Exercise
Below is a listing to transcribe in full and exactly; keep the pictures out.

Provided material
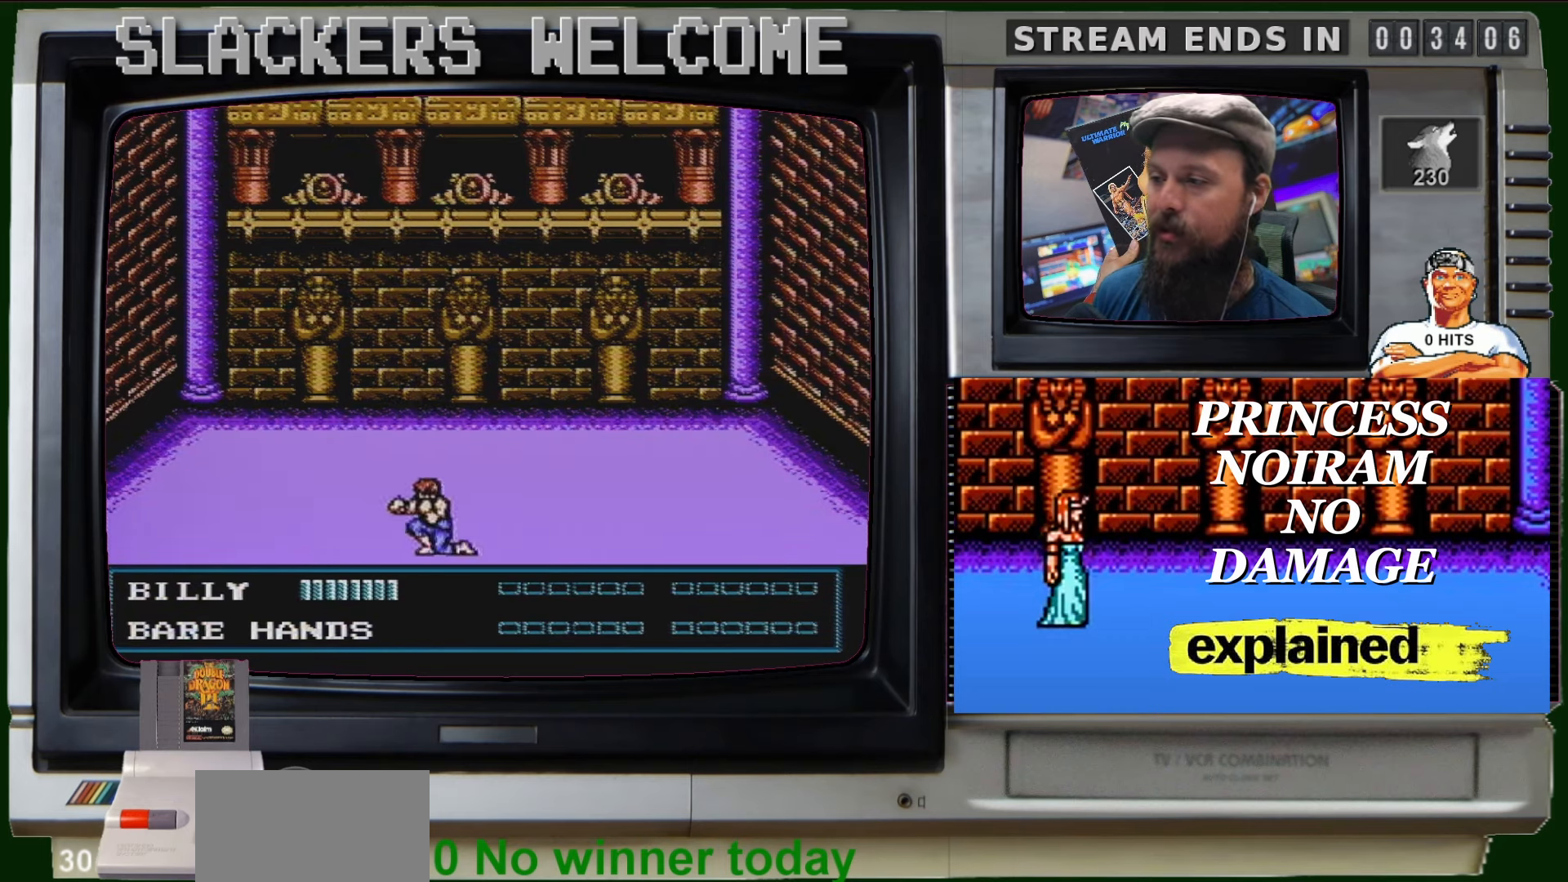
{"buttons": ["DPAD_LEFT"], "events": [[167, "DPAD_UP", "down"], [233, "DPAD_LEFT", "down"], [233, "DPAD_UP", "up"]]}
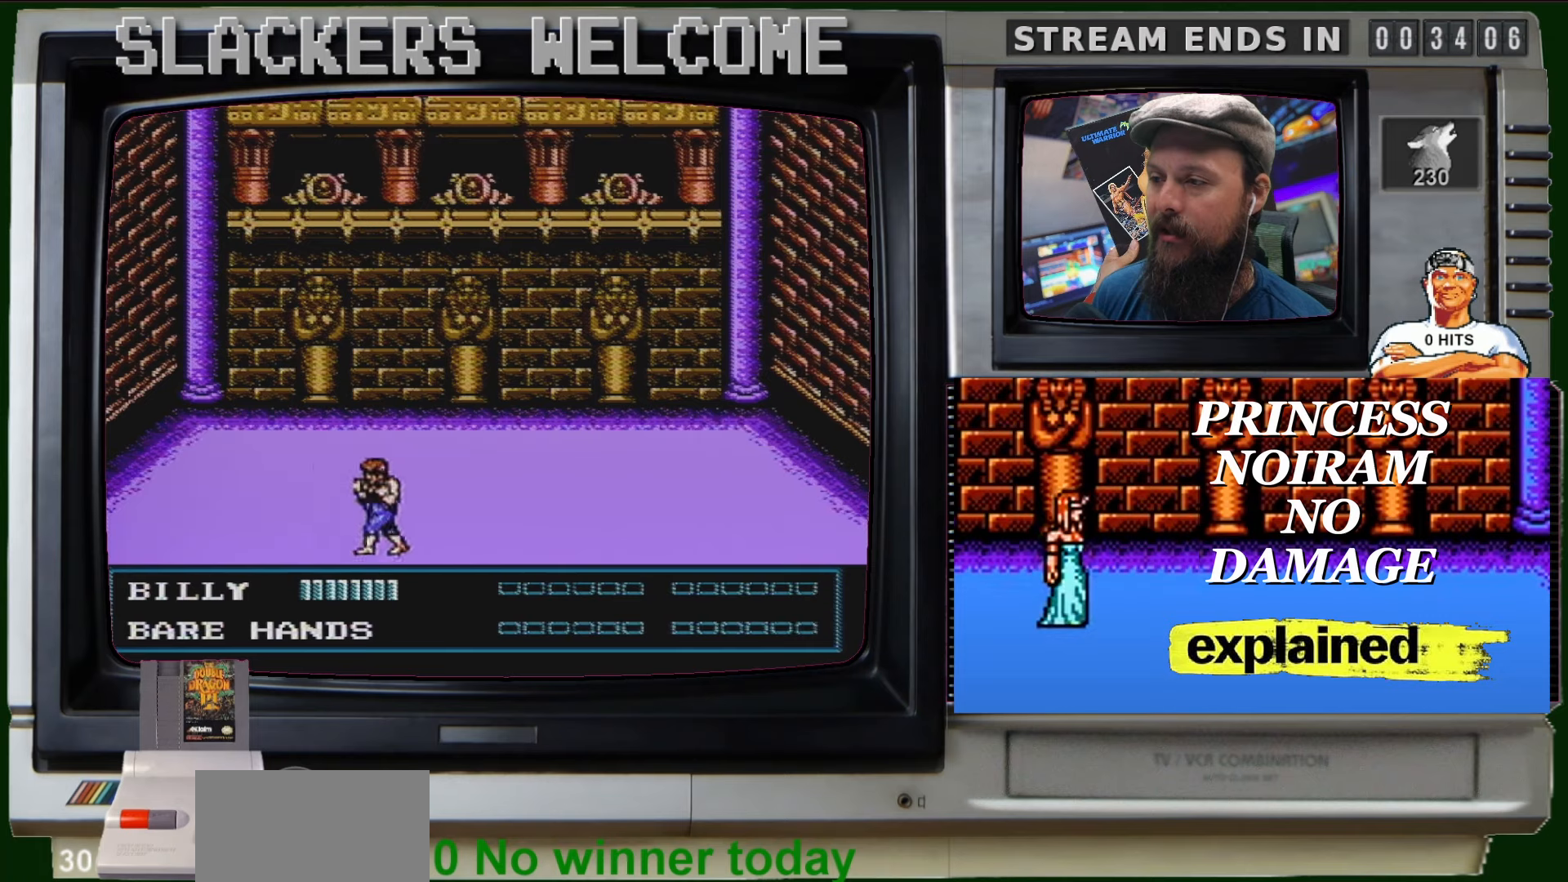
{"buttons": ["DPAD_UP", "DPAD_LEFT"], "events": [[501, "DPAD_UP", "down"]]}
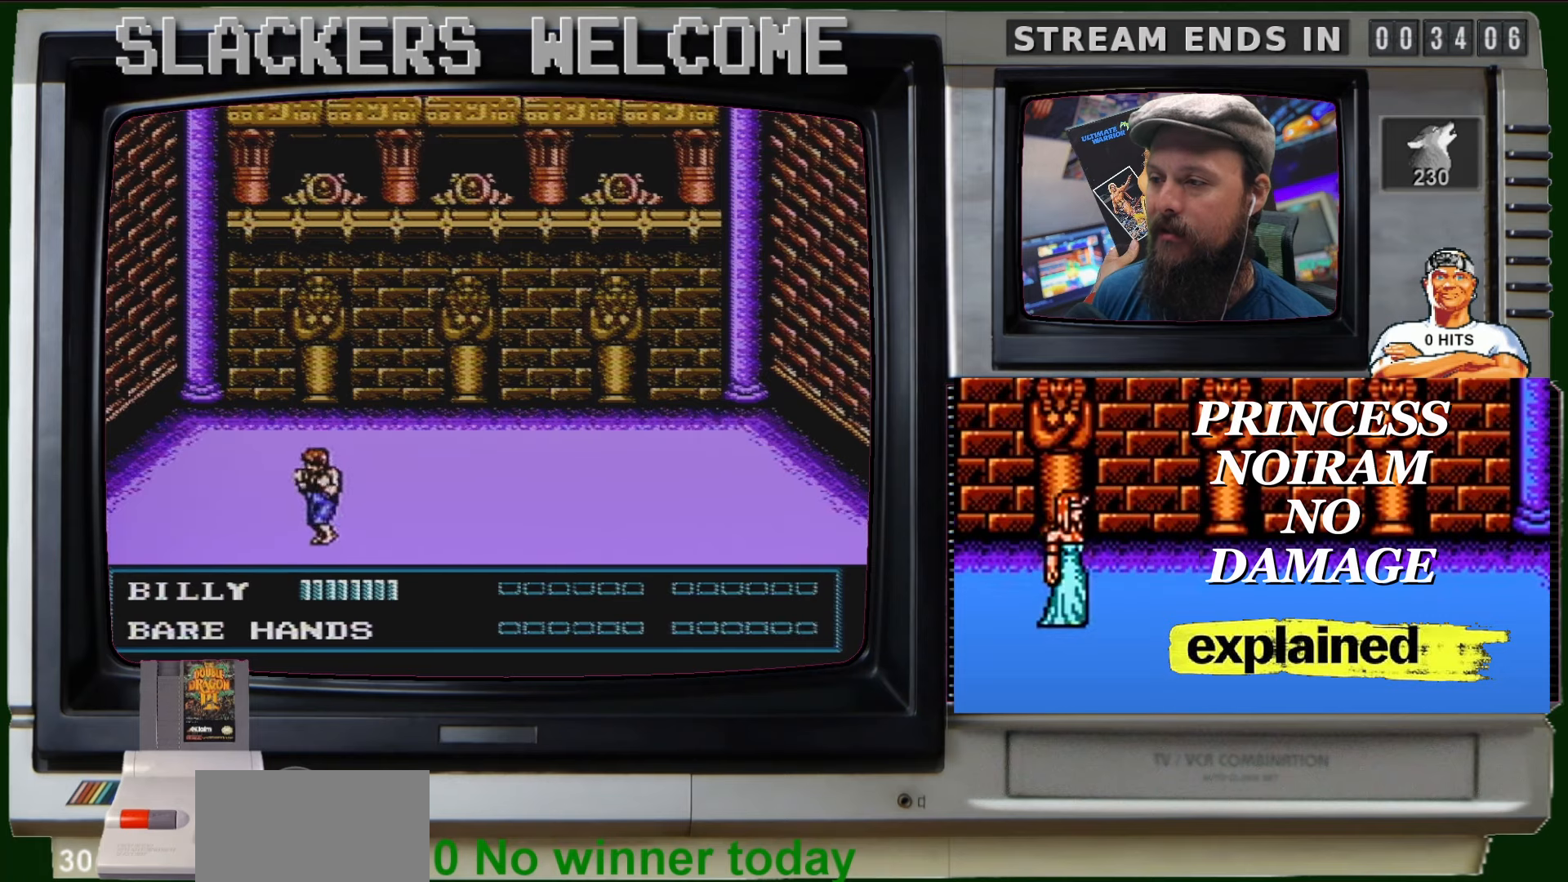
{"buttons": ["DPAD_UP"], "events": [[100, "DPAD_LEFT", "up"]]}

Reply
{"buttons": ["DPAD_LEFT"], "events": [[167, "DPAD_UP", "down"], [233, "DPAD_LEFT", "down"], [233, "DPAD_UP", "up"]]}
{"buttons": ["DPAD_UP", "DPAD_LEFT"], "events": [[501, "DPAD_UP", "down"]]}
{"buttons": ["DPAD_UP"], "events": [[100, "DPAD_LEFT", "up"]]}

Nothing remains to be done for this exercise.